Por Francis Kanashiro Meneghetti

“Um homem que não pode escolher deixa de ser um homem”[1].
Devemos ser capazes de escolher entre tudo que queremos. Sim, nós queremos tudo, mesmo sabendo que não podemos ter tudo e que não conseguimos lidar com tudo que queremos. Queremos saber mais, sermos mais poderosos, mais bonitos e atraentes, mais admirados. Queremos consumir mais, ser mais conhecidos, valorizados, ter mais likes, mais poder econômico, político e no trabalho, falar tudo a todos de nosso jeito, controlar as pessoas. Queremos só direitos e para os outros deveres! Queremos controlar nosso próprio querer e os desejos dos outros. Queremos o absoluto, o infinito, a eternidade, a nossa verdade, sem restrições, sem limites, sem mediações.
Mas se não conseguimos tudo que queremos, pelo menos, nas piores situações. Eu sou o mais doente na conversa entre os hipocondríacos e minha doença é a pior. Queremos ser o mais feio, inconveniente, violento, ou seja, sou “mais e melhor”, mesmo entre os piores, afinal, queremos. O imperativo do quantitativo nas nossas vidas sobrepujou o qualitativo. Queremos continuar querendo e que todos os nossos desejos sejam realizados. Queremos, indefinidamente.
No fundo, queremos o poder dos tiranos! Na vida moderna, sob a lógica da produtividade-desempenho, nos colocamos como tiranos de nós mesmos. O paradoxo é que essa tirania, quando realizada, nos tira a própria liberdade porque nos tornamos reféns do próprio querer!
E quanto maior a ignorância do tirano, mais ele se torna um perigo para a sociedade. Alguns quereres que nos habitam podem ser trágicas para a sociedade. São eles:
Querer mais poder econômico.
Querer mais poder político.
Querer que minhas ideias sejam as únicas corretas.
Querer que todos queiram o que quero.
O tirano que me habita, onipotente, se institui como único. A própria encarnação da verdade. O senhor máximo que tudo quer e tudo pode. Quando me vejo nessa situação sob o domínio da tirania, percebo que os sentimentos que estruturam minhas ações são a insegurança, a indiferença, a baixa auto-estima, a ignorância, o desemparo, o tédio, a letargia, a antipatia.
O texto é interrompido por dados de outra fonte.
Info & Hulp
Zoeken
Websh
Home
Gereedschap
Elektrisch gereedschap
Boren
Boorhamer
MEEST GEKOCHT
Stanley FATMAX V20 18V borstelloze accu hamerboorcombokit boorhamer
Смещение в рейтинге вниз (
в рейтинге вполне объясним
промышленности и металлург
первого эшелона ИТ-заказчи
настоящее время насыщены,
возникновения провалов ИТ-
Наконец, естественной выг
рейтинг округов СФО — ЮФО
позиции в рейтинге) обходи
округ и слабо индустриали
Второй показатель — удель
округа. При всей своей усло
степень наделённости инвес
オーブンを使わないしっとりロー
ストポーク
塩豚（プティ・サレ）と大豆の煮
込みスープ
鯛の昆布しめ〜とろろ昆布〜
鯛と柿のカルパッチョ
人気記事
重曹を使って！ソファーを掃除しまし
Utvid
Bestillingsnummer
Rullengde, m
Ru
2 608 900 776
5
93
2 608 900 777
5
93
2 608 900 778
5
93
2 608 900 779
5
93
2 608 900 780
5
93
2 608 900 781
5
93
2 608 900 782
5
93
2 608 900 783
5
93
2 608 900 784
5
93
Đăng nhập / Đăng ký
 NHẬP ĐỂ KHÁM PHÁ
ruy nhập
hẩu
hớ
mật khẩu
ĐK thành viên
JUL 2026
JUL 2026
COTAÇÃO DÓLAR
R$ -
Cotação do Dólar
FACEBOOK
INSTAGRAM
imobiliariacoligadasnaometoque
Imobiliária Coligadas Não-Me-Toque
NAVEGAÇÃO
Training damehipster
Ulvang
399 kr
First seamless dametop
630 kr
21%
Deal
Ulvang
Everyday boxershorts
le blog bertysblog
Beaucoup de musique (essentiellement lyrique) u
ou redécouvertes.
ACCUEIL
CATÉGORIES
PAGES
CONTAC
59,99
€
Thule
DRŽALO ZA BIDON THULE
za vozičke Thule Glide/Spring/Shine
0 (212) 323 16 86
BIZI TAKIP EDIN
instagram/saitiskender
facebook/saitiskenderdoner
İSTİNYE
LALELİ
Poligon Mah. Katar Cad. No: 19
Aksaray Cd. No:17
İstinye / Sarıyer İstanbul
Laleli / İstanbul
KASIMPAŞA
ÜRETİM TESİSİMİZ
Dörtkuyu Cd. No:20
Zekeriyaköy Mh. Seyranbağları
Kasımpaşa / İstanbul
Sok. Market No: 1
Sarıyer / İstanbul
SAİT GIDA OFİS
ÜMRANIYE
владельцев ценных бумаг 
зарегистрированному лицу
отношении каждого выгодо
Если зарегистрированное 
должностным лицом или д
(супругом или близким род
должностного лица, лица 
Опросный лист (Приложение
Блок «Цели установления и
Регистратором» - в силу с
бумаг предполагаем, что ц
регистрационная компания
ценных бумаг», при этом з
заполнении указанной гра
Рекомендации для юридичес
No fundo o tirano que nos habita é alguém tão frágil que não consegue nem mesmo perceber os seus quereres, como está sob a égide do medo e como eles são constitutivos da sua subjetividade.
A situação se complica quando o nosso tirano se encontra com os tiranos dos outros. Nesse momento, surgem as “pessoas de bem”. Unidos pelo matrimônio da ignorância, da insignificância e dos seus quereres, tentam impor aos outros que lhes são antipáticos seus desejos, subjugando todos que colocam em evidência os sentimentos que os movem. Agora é a hora das “pessoas de bem” atacarem. Unirem-se para instituir seu poder econômico, político, e fazer valerem suas ideias a qualquer preço.
Eles querem e não conseguirão conter seus quereres. Vão continuar tentando impor seus quereres e não irão retroagir. Os tiranos são incapazes desse ato, pois os sentimentos que os unem são estruturantes do sentimento de onipotência que adquirem no grupo, na massa. Pouco importa a ideologia, os valores, as crenças. O que importa são seus desejos. A tirania é uma doença da nossa intimidade, que cada um exerce da forma que consegue. Alguns como empresários, pastores, professores, médicos e presidentes. As diferenças, no entanto, são que algumas pessoas têm mais consciência dos sentimentos que os tornaram assim e tentam controlar seus tiranos interiores. Que alguns, ao escolherem algumas coisas dentre tudo que querem, apaziguam, mesmo que momentaneamente, seu tirano interior. E que o amor é sempre uma esperança de cura para as doenças da nossa intimidade.
[1] Burgess, Anthony. Laranja Mecânica. São Paulo: Aleph, 2014, p. 156.
Francis Kanashiro Meneghetti é Doutor em Educação pela Universidade Federal do Paraná (UFPR). Professor no Programa de Pós-Graduação em Tecnologia e Sociedade e no Programa de Pós-Graduação em Administração pela Universidade tecnológica Federal do Paraná (UTFPR).